## Extracted text
*****
The H-4 SOW (Stand-Off Weapon) is a precision-guided glide bomb manufactured by NESCOM and deployed by the Pakistan Air Force, capable of striking targets at stand-off range. It has a terminal guidance system based on an infrared homing seeker, which identifies the target during the final stage of flight. Designed to hit targets out to 120 km, the bomb may have the capability to evade radar.

Design & Development
According to Pakistani press reports, the H-4 glide bomb was created by Pakistan's National Engineering and Scientific Commission (NESCOM), working in collaboration with the Pakistan Missile Organisation and Air Weapons Complex in Pakistan. A lighter version of the H-4 has also been produced, the H-2 SOW, which has a stated range of 60 km.

Three successful tests were conducted, the last one in 2003, which led to field deployment on the Dassault Mirage III and Mirage V strike fighters of the Pakistan Air Force. It has also been stated that the H-4 will be integrated with the PAF's new multi-role combat aircraft, the JF-17, which is replacing the ageing fleet of Mirage III and Dassault Mirage 5 aircraft. All Pakistani JF-17 fighters, from the initial JF-17 Block 1 model to the final Block 3 version, will be capable of launching the H-4.

The H-4's stated range of 120 km and its glide bomb design has led to speculation that it may be a Pakistani variant of the Denel Raptor II glide bomb, which is also guided by an infrared homing seeker and has a range of 120 km.

Operational History
On 27 February 2019, 2 Pakistani Dassault Mirage-VPAs armed with H-4 SOW bombs  and 2 Dassault Mirage-IIIDAs for guidance via data link carried out airstrikes in Indian Administered Kashmir targeting Indian Army brigade headquarters and forward support depots. The planes were able to lock onto the targets, however at the last moment, Pakistani Weapon system Officers took their cursor off them. This was confirmed by in-cockpit videos released by the PAF’s operations directorate for the 6th September telecast which showed that the Airforce deliberately did not target the Indian Military sites despite having them in clear sight.
*****
## Dataset excerpt

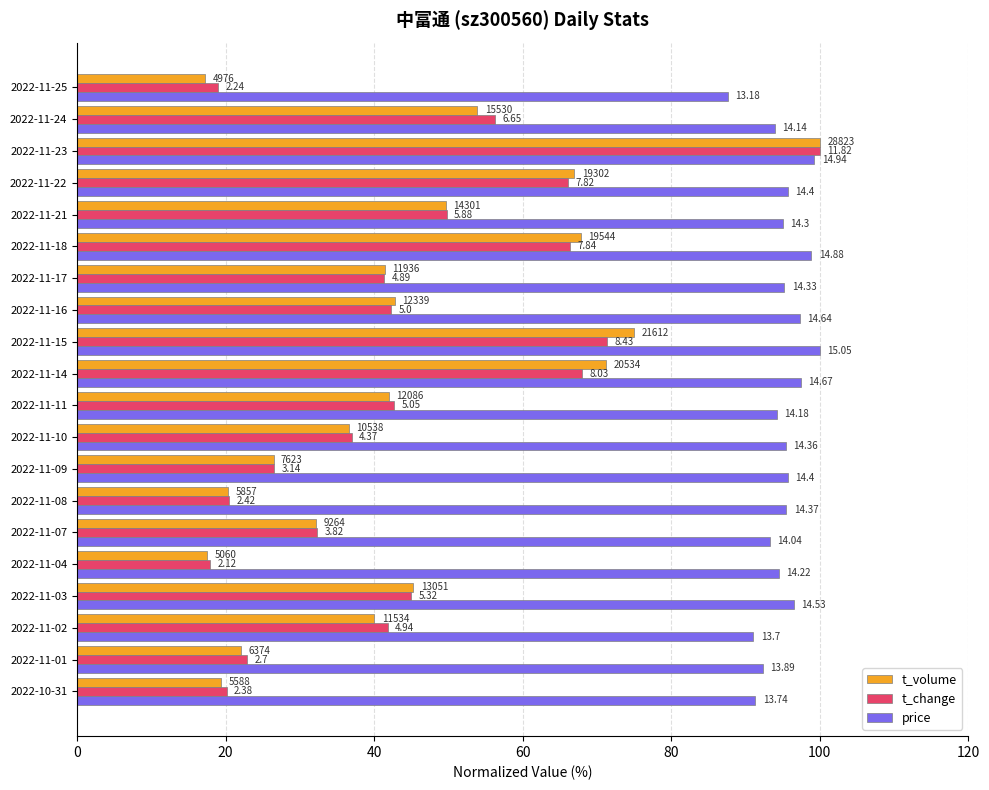

What is the label of the 2nd bar from the right?

2022-11-24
*****
## Tasks
1) Say whether each statement agrees with the H-4 SOW text, answering yes or no and quoting the words that decide it. (a) The H-2 SOW has a stated range of 60 km. (b) The H-4 was first put into field service on the JF-17. (c) Four Mirage-VPAs armed with H-4 bombs took part in the airstrikes of 27 February 2019.
2) In the H-4 SOW text, rename "Denel Raptor II" to "Raptor II" and give the passage between "The H-4's stated" and "range of 120 km.", inclusive.

## Answers
1)
(a) Yes: "the H-2 SOW, which has a stated range of 60 km."
(b) No: "led to field deployment on the Dassault Mirage III and Mirage V strike fighters of the Pakistan Air Force."
(c) No: "2 Pakistani Dassault Mirage-VPAs armed with H-4 SOW bombs."

2)
The H-4's stated range of 120 km and its glide bomb design has led to speculation that it may be a Pakistani variant of the Raptor II glide bomb, which is also guided by an infrared homing seeker and has a range of 120 km.